* **Saved entries**:
-=-=-=-=-
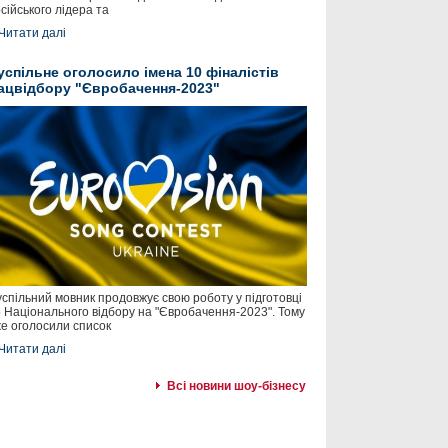
сійського лідера та
Читати далі
успільне оголосило імена 10 фіналістів
ацвідбору "Євробачення-2023"
спільний мовник продовжує свою роботу у підготовці
 Національного відбору на "Євробачення-2023". Тому
е оголосили список
Читати далі
Всі новини шоу-бізнесу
-=-=-=-=-
* **Directive**: Each entry above should be printed exactly, and any picture in it left out.

* **Reply to the task**:
сійського лідера та
Читати далі
успільне оголосило імена 10 фіналістів
ацвідбору "Євробачення-2023"
спільний мовник продовжує свою роботу у підготовці
 Національного відбору на "Євробачення-2023". Тому
е оголосили список
Читати далі
Всі новини шоу-бізнесу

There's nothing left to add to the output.